Directive: Pull each line containing "NAMES" out of the data and copy it.

Collection entries
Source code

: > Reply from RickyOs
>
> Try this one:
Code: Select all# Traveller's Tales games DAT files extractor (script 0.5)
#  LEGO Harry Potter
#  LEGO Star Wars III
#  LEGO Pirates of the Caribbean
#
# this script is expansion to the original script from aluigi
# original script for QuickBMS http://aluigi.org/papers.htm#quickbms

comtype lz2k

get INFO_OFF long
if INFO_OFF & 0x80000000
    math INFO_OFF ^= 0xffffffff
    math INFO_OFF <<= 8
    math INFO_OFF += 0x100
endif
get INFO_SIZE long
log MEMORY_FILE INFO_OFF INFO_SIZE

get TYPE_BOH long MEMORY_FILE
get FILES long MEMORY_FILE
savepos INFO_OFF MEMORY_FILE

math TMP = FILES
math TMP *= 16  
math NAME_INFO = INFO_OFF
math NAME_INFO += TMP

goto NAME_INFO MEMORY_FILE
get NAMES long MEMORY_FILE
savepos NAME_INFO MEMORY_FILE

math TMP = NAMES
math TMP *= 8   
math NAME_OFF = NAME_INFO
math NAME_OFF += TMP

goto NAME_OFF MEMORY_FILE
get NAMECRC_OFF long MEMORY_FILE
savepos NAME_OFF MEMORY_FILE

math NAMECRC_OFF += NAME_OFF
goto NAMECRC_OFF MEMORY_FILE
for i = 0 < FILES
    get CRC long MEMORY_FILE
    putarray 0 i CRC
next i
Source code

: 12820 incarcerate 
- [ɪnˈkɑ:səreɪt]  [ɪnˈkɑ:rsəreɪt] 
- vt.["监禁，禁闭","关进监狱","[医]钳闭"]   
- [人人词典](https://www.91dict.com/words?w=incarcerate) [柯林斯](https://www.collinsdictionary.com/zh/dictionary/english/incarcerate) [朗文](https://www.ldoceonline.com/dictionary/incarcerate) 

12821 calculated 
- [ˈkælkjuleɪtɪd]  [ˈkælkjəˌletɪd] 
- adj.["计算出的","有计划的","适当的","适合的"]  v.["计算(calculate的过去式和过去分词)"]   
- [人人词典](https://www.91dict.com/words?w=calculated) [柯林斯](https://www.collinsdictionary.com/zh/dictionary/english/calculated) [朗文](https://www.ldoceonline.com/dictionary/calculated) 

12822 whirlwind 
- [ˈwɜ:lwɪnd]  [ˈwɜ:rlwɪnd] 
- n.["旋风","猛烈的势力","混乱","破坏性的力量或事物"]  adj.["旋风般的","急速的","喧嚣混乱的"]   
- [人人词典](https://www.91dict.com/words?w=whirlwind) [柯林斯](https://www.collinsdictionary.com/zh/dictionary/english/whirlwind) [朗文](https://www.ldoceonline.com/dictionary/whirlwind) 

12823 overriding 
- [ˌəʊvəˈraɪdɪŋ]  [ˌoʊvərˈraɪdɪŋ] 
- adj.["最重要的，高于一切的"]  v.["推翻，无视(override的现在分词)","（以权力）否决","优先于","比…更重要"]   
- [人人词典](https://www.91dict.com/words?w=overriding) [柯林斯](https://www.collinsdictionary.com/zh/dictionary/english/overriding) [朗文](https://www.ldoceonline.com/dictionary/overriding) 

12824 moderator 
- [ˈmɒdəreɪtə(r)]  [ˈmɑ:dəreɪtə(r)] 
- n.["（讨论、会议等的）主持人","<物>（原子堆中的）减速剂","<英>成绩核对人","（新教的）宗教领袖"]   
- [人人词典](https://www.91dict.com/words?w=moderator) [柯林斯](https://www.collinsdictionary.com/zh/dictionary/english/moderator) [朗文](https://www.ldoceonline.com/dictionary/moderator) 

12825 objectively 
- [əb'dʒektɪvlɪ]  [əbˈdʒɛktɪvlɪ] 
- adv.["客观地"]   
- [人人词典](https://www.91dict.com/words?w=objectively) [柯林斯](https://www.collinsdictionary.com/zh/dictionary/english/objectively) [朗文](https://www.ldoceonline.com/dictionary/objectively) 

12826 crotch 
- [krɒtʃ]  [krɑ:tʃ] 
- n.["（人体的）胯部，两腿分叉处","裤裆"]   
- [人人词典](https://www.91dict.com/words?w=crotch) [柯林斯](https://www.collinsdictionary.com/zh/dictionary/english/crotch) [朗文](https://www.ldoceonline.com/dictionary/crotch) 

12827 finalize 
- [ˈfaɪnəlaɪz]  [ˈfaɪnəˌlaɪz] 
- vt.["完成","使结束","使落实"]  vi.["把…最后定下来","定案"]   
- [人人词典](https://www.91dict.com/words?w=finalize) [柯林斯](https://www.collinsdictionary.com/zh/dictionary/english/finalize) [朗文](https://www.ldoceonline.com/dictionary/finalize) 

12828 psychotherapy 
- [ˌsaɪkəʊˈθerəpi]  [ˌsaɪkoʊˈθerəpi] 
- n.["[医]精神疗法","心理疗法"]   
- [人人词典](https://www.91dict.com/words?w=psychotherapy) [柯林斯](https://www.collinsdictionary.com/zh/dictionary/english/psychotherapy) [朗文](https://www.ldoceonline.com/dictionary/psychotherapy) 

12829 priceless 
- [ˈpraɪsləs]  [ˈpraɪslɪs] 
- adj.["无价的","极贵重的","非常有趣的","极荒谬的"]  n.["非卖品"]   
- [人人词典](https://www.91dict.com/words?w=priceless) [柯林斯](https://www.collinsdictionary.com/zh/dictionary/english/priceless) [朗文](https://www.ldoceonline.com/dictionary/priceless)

Answer for the task:
get NAMES long MEMORY_FILE
math TMP = NAMES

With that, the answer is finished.